Posso garantir que foi em razão das pressões. Mas, já existiam irregularidades. Independente delas se afastarem ou não, muito provavelmente, terminaria na suspensão. Perder essa certificação significa perda de dinheiro, perda de empregos, talvez fechamento de empresas. A atual administração resolveu se posicionar a favor dos frigoríficos. Ceder as profissionais para os canis. A ideia e a promessa feita para os frigoríficos é que elas seriam afastadas. Eles prometeram e depois tentaram cumprir. Segundo relatos, isso foi uma promessa de campanha política. Ninguém falou em financiar propaganda política, mas isso foi uma promessa de campanha, “se nós ganharmos a eleição, vai mudar tudo”.

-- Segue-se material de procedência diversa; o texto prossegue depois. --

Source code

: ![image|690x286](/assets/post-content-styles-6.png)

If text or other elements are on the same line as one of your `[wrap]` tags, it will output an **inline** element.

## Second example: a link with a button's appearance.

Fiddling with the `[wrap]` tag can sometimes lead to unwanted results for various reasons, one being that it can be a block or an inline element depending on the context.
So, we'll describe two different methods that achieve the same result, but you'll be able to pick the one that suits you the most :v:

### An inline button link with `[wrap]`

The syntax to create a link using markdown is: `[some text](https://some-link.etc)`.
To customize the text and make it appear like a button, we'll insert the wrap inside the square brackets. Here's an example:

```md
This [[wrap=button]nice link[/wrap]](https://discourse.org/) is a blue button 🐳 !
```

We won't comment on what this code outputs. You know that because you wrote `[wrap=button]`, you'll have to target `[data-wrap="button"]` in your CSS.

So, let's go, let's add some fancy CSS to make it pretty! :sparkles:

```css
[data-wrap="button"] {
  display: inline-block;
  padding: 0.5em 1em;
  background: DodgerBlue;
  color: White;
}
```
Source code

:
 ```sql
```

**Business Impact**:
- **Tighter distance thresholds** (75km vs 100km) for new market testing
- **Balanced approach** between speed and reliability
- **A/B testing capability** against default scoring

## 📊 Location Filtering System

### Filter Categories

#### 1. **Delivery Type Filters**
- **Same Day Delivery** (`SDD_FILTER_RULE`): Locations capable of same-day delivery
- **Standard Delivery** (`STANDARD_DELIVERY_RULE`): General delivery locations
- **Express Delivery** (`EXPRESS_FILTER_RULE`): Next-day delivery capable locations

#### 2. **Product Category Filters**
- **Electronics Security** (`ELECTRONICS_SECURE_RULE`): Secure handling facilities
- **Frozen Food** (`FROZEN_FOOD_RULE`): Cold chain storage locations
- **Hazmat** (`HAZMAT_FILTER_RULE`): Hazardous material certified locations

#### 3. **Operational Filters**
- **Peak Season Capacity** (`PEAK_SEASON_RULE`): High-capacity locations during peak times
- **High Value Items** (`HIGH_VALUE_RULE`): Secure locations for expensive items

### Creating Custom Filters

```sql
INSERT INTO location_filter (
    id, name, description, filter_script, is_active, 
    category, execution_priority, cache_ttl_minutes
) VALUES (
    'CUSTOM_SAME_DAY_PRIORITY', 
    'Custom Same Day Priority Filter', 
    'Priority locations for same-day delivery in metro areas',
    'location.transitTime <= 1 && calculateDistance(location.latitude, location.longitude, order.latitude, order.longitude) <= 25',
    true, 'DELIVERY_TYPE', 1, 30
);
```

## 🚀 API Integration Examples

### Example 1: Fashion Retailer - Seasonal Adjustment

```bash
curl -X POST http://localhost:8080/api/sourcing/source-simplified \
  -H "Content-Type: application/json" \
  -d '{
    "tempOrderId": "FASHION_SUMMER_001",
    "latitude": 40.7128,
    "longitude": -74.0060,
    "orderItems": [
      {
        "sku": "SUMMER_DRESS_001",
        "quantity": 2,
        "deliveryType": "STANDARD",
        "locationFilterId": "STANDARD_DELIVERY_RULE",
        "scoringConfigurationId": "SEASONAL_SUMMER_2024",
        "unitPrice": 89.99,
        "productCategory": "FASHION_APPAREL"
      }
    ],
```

A Hora – Há possibilidade de motivação política das servidoras que fizeram a denúncia?
A versão delas nunca foi algo isolado que demonstrasse uma conotação política. Não acredito que haja motivação política nas denúncias. Desde que eu cheguei em Arroio do Meio, havia um inquérito civil em relação a um frigorífico. Há um histórico de um funcionário público, veterinário do município, que se exonerou em razão de ameaças. Esse tipo de fiscalização e de atitude já existiam com a outra administração.
A Hora – Em uma audiência na câmara em dezembro, foi dito que as servidoras “têm costas quentes com o MP”. Como você reage a isso?
Ninguém tem costas quentes com o MP. O MP não pessoaliza nada. Simplesmente, elas são funcionárias públicas que sempre se mostraram honestas e corretas. O promotor não vem para agradar ninguém, vem para trabalhar. O trabalho do promotor sempre vai agradar uns e desagradar outros.